BSV vom Urteil nicht überrascht

Beim Bundesamt für Sozialversicherungen BSV ist man vom Urteil nicht überrascht. Das Bundesgericht habe 2015 seine Rechtsprechung zu Schmerzstörungen und vergleichbaren psychosomatischen Leiden angepasst. 2017 wurde die Rechtsprechung auf psychische Erkrankungen ausgeweitet. «Dass es diesen Schritt auch bei den Suchterkrankungen machen wird, war zu erwarten», meint dazu Sabrina Gasser, Mediensprecherin vom BSV.

Alkohol flaschen
Alkohol-Getränke-Flaschen. (Symbolbild) - Keystone

Man begrüsse es, «dass nun für alle möglichen Invaliditätsursachen das gleiche, strukturierte Beweisverfahren zur Anwendung gelangen kann.» Dies schaffe eine gleiche Ausgangslage für alle Versicherten.

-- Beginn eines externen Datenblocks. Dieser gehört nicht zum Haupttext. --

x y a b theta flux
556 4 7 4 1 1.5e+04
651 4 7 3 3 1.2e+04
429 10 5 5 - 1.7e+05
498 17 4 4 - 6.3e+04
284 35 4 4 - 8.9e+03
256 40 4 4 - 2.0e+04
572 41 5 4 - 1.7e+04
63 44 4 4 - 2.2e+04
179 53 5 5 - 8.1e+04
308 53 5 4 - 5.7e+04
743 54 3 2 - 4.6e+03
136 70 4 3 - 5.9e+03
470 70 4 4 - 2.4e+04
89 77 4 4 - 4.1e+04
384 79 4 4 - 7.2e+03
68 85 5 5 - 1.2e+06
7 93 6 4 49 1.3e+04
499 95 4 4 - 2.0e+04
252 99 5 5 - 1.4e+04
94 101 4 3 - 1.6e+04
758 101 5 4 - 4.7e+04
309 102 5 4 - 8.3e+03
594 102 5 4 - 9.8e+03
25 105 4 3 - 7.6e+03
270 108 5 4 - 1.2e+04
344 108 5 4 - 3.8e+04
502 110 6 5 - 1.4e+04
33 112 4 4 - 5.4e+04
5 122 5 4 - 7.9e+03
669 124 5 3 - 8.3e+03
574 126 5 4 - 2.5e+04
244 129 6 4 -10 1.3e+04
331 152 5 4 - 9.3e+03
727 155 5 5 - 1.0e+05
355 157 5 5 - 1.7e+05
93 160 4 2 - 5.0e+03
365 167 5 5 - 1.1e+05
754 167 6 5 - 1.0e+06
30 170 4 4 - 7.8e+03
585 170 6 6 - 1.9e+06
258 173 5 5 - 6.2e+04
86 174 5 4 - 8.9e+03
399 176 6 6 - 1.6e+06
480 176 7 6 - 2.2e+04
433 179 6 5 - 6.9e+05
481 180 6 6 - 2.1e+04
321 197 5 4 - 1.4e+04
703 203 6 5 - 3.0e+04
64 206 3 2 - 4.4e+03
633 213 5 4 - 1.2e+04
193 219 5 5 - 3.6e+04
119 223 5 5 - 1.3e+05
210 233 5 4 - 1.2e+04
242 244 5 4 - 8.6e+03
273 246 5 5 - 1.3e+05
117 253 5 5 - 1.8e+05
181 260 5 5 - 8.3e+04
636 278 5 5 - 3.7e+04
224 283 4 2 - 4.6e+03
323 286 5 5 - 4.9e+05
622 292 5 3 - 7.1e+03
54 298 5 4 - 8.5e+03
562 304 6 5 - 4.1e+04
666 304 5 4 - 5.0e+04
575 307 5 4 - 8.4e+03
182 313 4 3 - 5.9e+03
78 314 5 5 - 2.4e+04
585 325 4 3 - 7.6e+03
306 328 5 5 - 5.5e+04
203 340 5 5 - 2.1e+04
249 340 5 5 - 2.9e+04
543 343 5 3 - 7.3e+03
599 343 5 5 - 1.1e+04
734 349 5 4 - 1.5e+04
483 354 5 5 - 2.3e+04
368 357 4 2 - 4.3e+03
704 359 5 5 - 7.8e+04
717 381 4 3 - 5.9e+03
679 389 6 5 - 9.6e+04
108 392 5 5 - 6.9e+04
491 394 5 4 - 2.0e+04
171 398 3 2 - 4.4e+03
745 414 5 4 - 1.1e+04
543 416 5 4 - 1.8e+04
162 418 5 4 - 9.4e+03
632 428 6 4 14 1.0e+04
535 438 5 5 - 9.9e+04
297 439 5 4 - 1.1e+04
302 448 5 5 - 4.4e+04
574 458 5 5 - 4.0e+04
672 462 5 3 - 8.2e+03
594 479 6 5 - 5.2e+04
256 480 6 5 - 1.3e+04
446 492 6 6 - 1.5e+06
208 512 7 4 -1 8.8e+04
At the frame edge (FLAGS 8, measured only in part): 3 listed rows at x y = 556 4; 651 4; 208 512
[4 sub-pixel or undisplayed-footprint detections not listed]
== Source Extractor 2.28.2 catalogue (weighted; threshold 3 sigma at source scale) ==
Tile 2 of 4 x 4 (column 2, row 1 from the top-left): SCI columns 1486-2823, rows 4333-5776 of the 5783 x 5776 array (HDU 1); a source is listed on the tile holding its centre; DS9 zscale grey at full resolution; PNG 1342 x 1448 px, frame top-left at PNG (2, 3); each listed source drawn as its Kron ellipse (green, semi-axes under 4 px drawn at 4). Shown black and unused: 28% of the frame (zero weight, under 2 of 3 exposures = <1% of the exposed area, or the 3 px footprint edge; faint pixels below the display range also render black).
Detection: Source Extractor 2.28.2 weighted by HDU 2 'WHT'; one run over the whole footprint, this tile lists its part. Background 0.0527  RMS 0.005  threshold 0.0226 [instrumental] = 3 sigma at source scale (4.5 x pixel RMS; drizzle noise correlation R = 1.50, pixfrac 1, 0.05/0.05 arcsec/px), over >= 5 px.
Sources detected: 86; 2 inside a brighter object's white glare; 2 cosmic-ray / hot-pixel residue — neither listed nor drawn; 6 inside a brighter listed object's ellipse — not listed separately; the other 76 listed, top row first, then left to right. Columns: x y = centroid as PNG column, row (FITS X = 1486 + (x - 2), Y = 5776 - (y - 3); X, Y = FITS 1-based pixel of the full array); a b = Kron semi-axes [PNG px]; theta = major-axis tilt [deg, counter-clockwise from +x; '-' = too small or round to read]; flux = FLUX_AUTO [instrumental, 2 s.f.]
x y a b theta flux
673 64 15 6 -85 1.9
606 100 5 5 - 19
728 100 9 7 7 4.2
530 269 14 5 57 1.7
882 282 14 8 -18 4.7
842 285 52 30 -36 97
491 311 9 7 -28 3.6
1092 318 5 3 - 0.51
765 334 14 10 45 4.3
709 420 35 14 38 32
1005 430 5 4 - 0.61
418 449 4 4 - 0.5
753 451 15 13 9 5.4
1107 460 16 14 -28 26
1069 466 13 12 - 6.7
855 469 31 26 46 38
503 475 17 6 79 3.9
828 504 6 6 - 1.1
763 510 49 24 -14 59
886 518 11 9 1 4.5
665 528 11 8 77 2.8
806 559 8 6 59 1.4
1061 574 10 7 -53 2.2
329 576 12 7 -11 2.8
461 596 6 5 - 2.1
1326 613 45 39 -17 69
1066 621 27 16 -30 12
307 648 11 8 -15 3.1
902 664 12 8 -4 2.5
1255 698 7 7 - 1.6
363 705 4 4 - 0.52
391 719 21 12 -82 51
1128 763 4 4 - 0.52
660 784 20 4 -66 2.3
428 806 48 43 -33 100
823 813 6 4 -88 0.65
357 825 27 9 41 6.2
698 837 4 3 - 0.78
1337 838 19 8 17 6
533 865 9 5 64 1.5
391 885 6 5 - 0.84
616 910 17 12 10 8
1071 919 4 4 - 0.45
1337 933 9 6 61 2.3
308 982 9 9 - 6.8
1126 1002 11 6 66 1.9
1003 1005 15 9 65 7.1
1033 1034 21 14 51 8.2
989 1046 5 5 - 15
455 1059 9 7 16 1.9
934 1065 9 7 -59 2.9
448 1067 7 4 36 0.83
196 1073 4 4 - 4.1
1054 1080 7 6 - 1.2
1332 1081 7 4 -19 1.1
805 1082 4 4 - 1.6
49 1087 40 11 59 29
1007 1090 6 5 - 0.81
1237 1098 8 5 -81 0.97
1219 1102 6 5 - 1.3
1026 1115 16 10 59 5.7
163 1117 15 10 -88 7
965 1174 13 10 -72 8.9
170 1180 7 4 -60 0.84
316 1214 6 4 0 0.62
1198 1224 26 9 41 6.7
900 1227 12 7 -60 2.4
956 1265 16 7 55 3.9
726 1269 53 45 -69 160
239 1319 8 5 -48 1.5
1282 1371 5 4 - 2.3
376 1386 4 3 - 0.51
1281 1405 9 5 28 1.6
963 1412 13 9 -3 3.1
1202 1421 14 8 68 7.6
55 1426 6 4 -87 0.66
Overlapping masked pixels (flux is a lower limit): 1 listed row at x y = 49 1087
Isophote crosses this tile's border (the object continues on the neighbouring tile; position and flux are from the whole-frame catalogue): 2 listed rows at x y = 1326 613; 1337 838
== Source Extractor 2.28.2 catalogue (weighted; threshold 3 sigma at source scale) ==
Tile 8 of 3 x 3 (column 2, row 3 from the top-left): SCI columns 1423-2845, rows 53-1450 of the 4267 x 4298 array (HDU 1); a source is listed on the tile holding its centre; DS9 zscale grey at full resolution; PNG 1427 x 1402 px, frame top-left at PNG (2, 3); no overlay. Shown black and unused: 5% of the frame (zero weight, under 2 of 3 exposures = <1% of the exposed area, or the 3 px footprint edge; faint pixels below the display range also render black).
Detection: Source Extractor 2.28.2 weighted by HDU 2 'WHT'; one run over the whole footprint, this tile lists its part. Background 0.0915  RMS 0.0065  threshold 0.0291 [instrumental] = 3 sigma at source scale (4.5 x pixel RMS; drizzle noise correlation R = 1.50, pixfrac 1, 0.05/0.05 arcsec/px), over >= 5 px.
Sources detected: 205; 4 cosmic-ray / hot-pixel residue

Keine erheblichen Mehrkosten

Die finanziellen Auswirkungen könnten gemäss BSV nicht abgeschätzt werden, doch erwarte man «keine erheblichen Mehrkosten». Einerseits führe nicht jede Abhängigkeit zu einer Leistung der IV, sondern müsse im Einzelfall abgeklärt werden. Andererseits bestehe die Schadenminderungspflicht weiter. «Das heisst, wer eine Rente erhält, kann zu einer Therapie zur Verminderung oder Beseitigung der Abhängigkeit verpflichtet werden», so Gasser.

Das ändert sich durch den Entscheid

Gemäss BSV können sich Suchtkranke, die davon ausgehen, dass sie unter der neuen Rechtsprechung eine Leistung der IV zugute haben, bei der IV zur Leistungsabklärung anmelden. Eine Anmeldung bei der IV ist jederzeit möglich. Neu werden Suchterkrankungen mit anderen Krankheiten gleich behandelt.